I'm still hovering between making 150 and 200 copies of Zombology v2 and to take advantage of the economies of scale I need to decide this before ordering the printing next month. If I sold them all (I'll be giving a few away to reviewers) then the potential payout is £1,500 to £2,000, so at worst I lose £840 and at best I gain £1,000 on top of my original stake. Now that gain also has to pay for a bunch of things: website hosting, stationery, travel and expenses for attending conventions or games clubs, so it'll be less than that, but that's an upper limit on my payout in the first year.

I've drafted out what I think will go down:

  • Sales of 20 copies in September (pre-orders, currently at 17)
  • Sales of 10 copies in October (launch buzz)
  • Sales of 10 copies in December (Christmas pressies!)
  • Sales of 50 copies at the UK Games Expo next June (there were over 16,000 unique attendees this year and a 15 minute game for 3-8 players can be shown to a lot of people over three days)
  • Other than that, just five copies a month through my website and the BGG Marketplace.

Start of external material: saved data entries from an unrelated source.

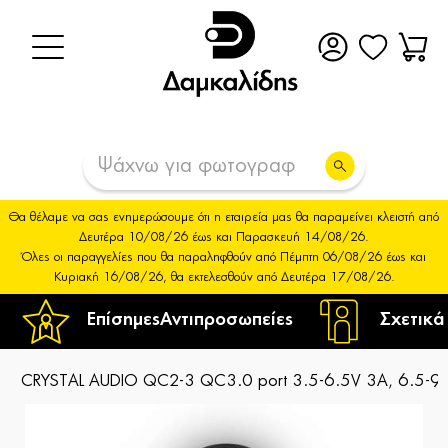
Θα θέλαμε να σας ενημερώσουμε ότι η εταιρεία μας θα παραμείνει κλειστή από
Δευτέρα 10/08/26 έως και Παρασκευή 14/08/26.
Όλες οι παραγγελίες που θα παραληφθούν από Πέμπτη 06/08/26 έως και
Κυριακή 16/08/26, θα εκτελεσθούν από Δευτέρα 17/08/26.
Επίσημες
Αντιπροσωπείες
Σχετικά
CRYSTAL AUDIO QC2-3 QC3.0 port 3.5-6.5V 3A, 6.5-9V 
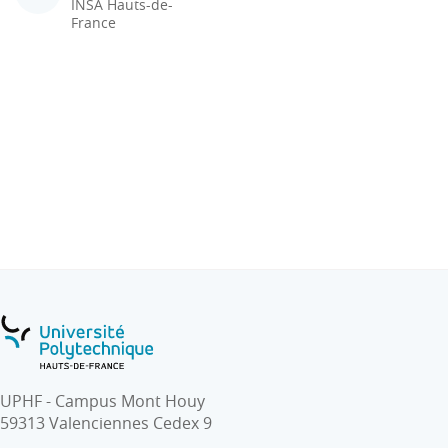
INSA Hauts-de-
France
UPHF - Campus Mont Houy
59313 Valenciennes Cedex 9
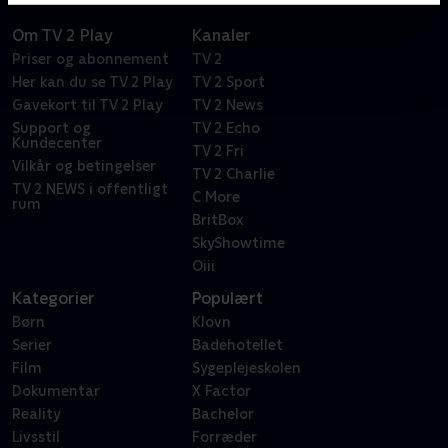
Om TV 2 Play
Kanaler
Priser og abonnement
TV 2
Her kan du se TV 2 Play
TV 2 Sport
Gavekort til TV 2 Play
TV 2 News
Support og
TV 2 Echo
Kundecenter
TV 2 Fri
Vilkår og betingelser
TV 2 Charlie
TV 2 NEWS i offentligt
C More
rum
BritBox
SkyShowtime
Oiii
Kategorier
Populært
Børn
Klovn
Serier
Badehotellet
Film
Sygeplejeskolen
Dokumentar
X Factor
Reality
Bachelor
Livsstil
Forræder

That's 135 gone in the first year at an average effort of 2.5 hours of game manufacturing a week (should be just a single night a week of effort on average). If sales dropped to two per month in the second year with another 10 at the UK Games Expo in 2019 then that would be another 35 taking me to 170 in total.

Now obviously there's quite a lot of risk in that. Is there still a market for hand-made games in this era of Kickstarter? 17 people say yes, but that's a shed load less than 200 or even 150. Are my sales estimates accurate? Can I shift the games through BGG? My website? Is 50 copies at £10 each reasonable at the Expo? The numbers I'm basing this on are 11 years old, and pre-Kickstarter.

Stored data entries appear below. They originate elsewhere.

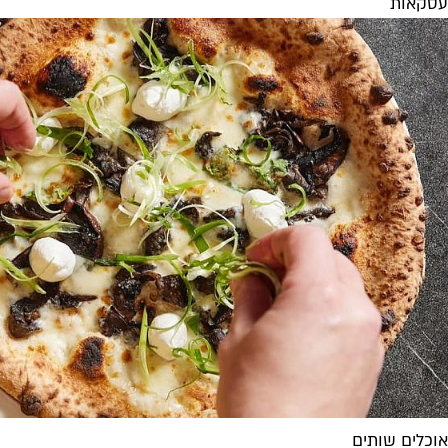
עסקאות
אוכלים שותים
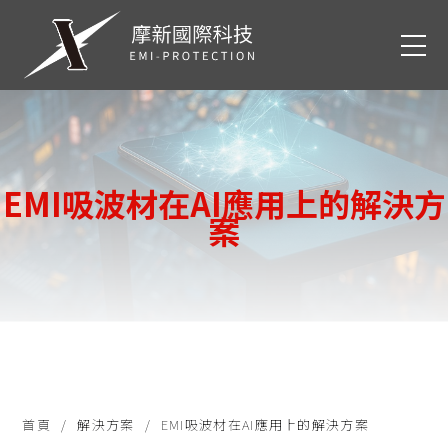
EMI吸波材在AI應用上的解決方
案
首頁
解決方案
EMI吸波材在AI應用上的解決方案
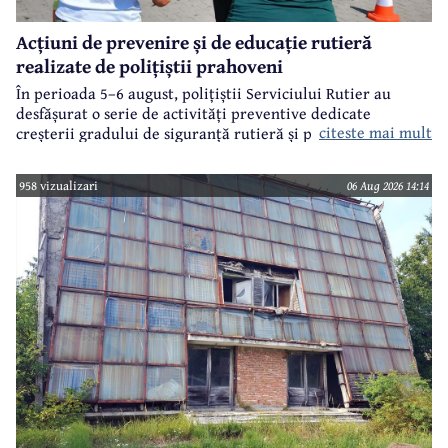
Acțiuni de prevenire și de educație rutieră
realizate de polițiștii prahoveni
În perioada 5–6 august, polițiștii Serviciului Rutier au
desfășurat o serie de activități preventive dedicate
citeste mai mult
creșterii gradului de siguranță rutieră și promovării unui
comportament responsabil în trafic, în contextul sezonului
estival.
958 vizualizari
06 Aug 2026 14:14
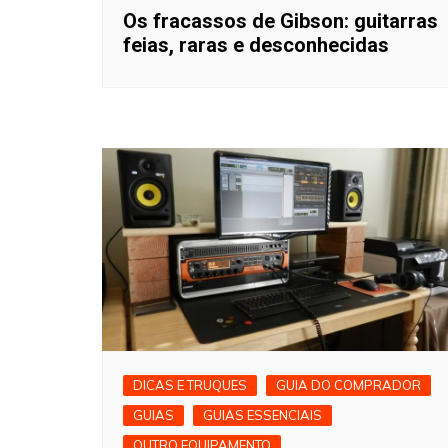
Os fracassos de Gibson: guitarras
feias, raras e desconhecidas
DICAS E TRUQUES
GUIA DO COMPRADOR
GUIAS
GUIAS ESSENCIAIS
OUTRO EQUIPAMENTO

Pretty soon I'm going to have to make a decision about 150 vs. 200. It'll be time to put my money where my mouth is. Literally.

Monday, July 3

I Need Your Help, Please!

If you read this blog regularly you are among my biggest fans - thank you very much for your support over the last 11 years of my game design career. As a regular reader (you're not? Ok, start here and then continue until you're up to date!), you'll know I'm about to get into self-publishing hand-made games again. I've got previous for this - the first two very successful years of Reiver Games from July 2006 until July 2008 when I made 400 games by hand (Border Reivers and It's Alive!). But things have changed. There was no kickstarter back then, and certainly in year two I had built up a bit of a fanbase and had a mailing list of interested gamers.

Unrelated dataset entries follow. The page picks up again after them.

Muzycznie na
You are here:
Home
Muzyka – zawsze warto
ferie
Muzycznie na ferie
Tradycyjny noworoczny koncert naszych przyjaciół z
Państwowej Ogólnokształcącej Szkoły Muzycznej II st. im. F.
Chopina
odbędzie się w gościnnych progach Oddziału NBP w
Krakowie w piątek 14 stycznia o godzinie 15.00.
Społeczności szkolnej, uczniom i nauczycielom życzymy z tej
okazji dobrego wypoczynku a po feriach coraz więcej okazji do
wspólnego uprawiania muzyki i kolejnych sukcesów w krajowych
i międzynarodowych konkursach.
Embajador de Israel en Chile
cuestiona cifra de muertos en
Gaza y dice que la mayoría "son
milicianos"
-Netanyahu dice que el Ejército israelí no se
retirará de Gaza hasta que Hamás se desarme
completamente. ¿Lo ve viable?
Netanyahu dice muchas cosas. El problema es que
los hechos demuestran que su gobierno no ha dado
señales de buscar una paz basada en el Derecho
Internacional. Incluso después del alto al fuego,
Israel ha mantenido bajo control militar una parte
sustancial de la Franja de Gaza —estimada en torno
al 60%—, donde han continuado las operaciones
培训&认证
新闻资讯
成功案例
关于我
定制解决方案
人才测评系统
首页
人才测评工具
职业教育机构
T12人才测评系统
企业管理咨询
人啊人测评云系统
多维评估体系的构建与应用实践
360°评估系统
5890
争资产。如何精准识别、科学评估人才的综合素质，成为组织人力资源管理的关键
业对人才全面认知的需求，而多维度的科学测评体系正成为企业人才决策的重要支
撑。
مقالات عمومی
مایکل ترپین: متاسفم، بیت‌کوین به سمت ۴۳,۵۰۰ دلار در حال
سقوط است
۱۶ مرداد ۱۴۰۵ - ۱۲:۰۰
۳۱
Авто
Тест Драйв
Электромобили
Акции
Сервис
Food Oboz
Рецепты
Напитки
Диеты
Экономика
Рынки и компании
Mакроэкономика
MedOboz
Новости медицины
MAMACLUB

This time round there's a lot more competition through kickstarter and as the father of two young (one's only five weeks old!) girls I'll be busier than I was first time around. So I need your help to be successful. If you're interested, here's a few ways you can help my second board games publishing effort be a success:

Do you own Zombology, and have played it?

Please provide an honest rating and comments on BoardGameGeek, please also download the second edition rules and introduce it to new people and let them know I'll be making another hand-made run of it shortly if they'd like a copy of their own.

Do you own Zombology but you haven't played it?

Please also download the second edition rules and introduce it to new people and let them know I'll be making another hand-made run of it shortly if they'd like a copy of their own. Then please provide an honest rating and comments on BoardGameGeek.

Do you own one of my hand-made games?

If you have a copy of Border Reivers, It's Alive! first edition (grey box) or Zombology, please could you provide a quote I can put on my website about the build quality of my hand-made games?

You don't own Zombology?

You can still provide feedback on the new rules, if you know anyone who likes zombies, mad scientists, fillers, semi- co-operative games, card-drafting, and/or hand-made and rare games to the Zombology BGG page or this blog. Tell them there's a new version coming shortly and they can pre-order a copy of the world's only game about curing the zombie plague using healing crystals and magnets from me for only £10 + P&P.
Thanks in advance for spreading the word!